Firefighters are still battling to bring the Smethwick blaze under control amid the devastation, with some standing on the remains of burnt recycled material to hose down the fire.
The Government has spent £25 000 on a report into sky lanterns which found they are a significant fire risk, may hamper search and rescue services, and could pose a danger to aeroplanes.
They also pose a risk to cattle that could be injured by them – yet the government has decided to do nothing. After the Smethwick fire, Ministers must look at this issue again.
West Midlands Fire Service said firefighters have reduced the blaze in Smethwick to a third its original size.
Our firefighters have now managed to get the #smethwickfire down to a third the size of what it was at its height.
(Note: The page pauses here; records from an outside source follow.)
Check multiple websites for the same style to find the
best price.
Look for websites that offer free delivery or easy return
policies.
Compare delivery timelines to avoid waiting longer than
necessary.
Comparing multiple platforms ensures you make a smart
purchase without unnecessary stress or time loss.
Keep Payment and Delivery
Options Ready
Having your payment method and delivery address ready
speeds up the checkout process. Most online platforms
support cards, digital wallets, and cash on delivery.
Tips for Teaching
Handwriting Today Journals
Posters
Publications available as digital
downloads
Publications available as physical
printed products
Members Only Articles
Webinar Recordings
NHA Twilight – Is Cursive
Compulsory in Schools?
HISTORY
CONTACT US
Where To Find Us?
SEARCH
But still loads to do...
West Midlands Fire Service has called for an urgent review of the legislation regarding the use of "airborne fire lanterns".
There is evidence of them causing fires, wasting emergency services’ time, being mistaken for distress flares, misleading pilots and causing environmental damage.They also pose a risk to livestock, agriculture, camping activities, recycling sites and hazardous material sites.
The risk of further fires can only increase as the lanterns become more popular.
We do not support the use of these devices, and ask that members of the public and event organisers stop using them.
The brigade posted a statement on its website in response to what it described as "one of the biggest fires in its history in Smethwick, believed to have been started by a Chinese lantern at around 11pm last night.
Twitter users have taken to the social networking site, reflecting the size and extent of the fire in Smethwick:
Fire still burning at Jayplas Recycling Plant in Smethwick - thoughts are with the 11 injured firefighters.
Ash cloud only just starting to clear from Smethwick & we're a good 5/10 miles away in Aston it was like it was a minute away was that bad.
The West Midlands Fire and Rescue Service has confirmed that 100,000 tonnes of recycling material is ablaze in Smethwick.
That equates to:
- Four HMS Ark Royals at 22,000 tonnes each
- 769 Boeing 747s
- More than 13 Eiffel Towers
Chief Fire Officer Vij Randeniya, says CCTV cameras nearby have picked up a Chinese lantern landing on the recycling plant on Dartmouth Road.
A total of 11 firefighters have been treated by ambulance crews for a variety of minor injuries, include heat exhaustion and minor burns.
Local residents continue to be asked to keep doors and windows shut as a precaution, but there is not thought to be any risk to health from the fire.
The Chief Fire Officer for the West Midlands Fire Service, Vij Randeniya, has announced that the Smethwick blaze was caused by a Chinese lantern landing on recycling material.
The lantern, which is yet to be investigated by West Midlands Fire Service, was caught on CCTV hovering over the plant on Dartmouth Road.